Abstract

This paper addresses the preprocessing of event sequences issued from cyclic discrete event processes, which perform activities continuously whose delimitation of jobs or cases is not explicit. The sequences include several occurrences of the same events due to the iterative behaviour, such that discovery methods conceived for workflow nets (WFN) cannot process such sequences. In order to handle this issue, a novel technique for splitting a set of long event traces S = {Sk} (|S| ≥ 1) exhibiting the behaviour of cyclic processes is presented. The aim of this technique is to obtain from S a log λ = {σi} of event traces representing the same behaviour, which can be processed by methods that discover WFN. The procedures derived from this technique have polynomial-time complexity.

1. Introduction

In discrete event processes, modelling is essential for designing management or control systems or analysing processes in operation. In the latter case, automated modelling of discrete-event processes from the recorded system behaviour is a valuable resource for process reengineering. In the areas of business process and manufacturing systems, automated modelling is an active research matter; in the first area, it is called process discovery [1], while in the second one it is named process identification [2].

1.1. Automated Modelling

In both areas, the aim is to build discrete-event models from records of event data generated by the processes; such event data are captured in the form of event sequences or traces, which reveal the actual process behaviour. The models must represent clearly sequential and concurrent behaviours; finite automata and Petri nets (PNs) are the formalisms mostly used.

The source of event traces, called the event log, is the management information systems [36] or the process controllers [2, 7]. In each type of process, the logs are represented in different formats. In business processes, the event logs are composed of large multisets of traces; each trace describes a process execution called a case. In manufacturing processes, the activities are continuously performed iteratively; the delimitation of jobs or cases is not explicit. Thus, the event logs are composed of a few (usually one) very long sequences.

1.2. Event Log Preprocessing

Extracting the iterative subsequences from long task sequences is a way to isolate the executions of t-components of the workflow net (WFN) to discover, allowing splitting the long sequences into multiple traces. This approach allows the application of diverse techniques that discover WFN to event logs drawn from the manufacturing processes.

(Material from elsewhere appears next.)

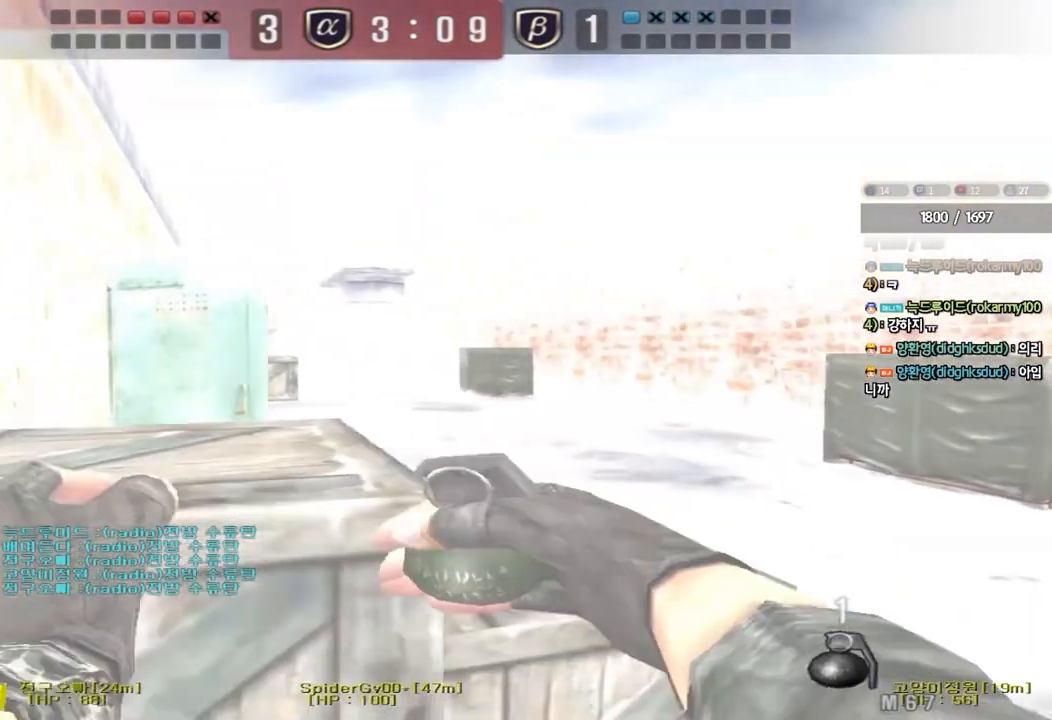
{"keys": [], "events": [[83, "w", "down"], [400, "space", "down"], [417, "w", "up"], [483, "space", "up"]]}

Existing discovery methods for WFN cannot always process long sequences from cyclic process, in particular, when initial events occur again in the sequence due to the iterative behaviour of the process; the obtained models are less readable or, in some cases, wrong. Consider the log S = {abcdabcecd}; the discovered model obtained using a standing method [8] is shown in Figure 1(a). Conversely, when the single sequence of the log is split into λ = {abcd, abcecd}, the same discovery method yields the WFN in Figure 1(b); the extended WFN replays S.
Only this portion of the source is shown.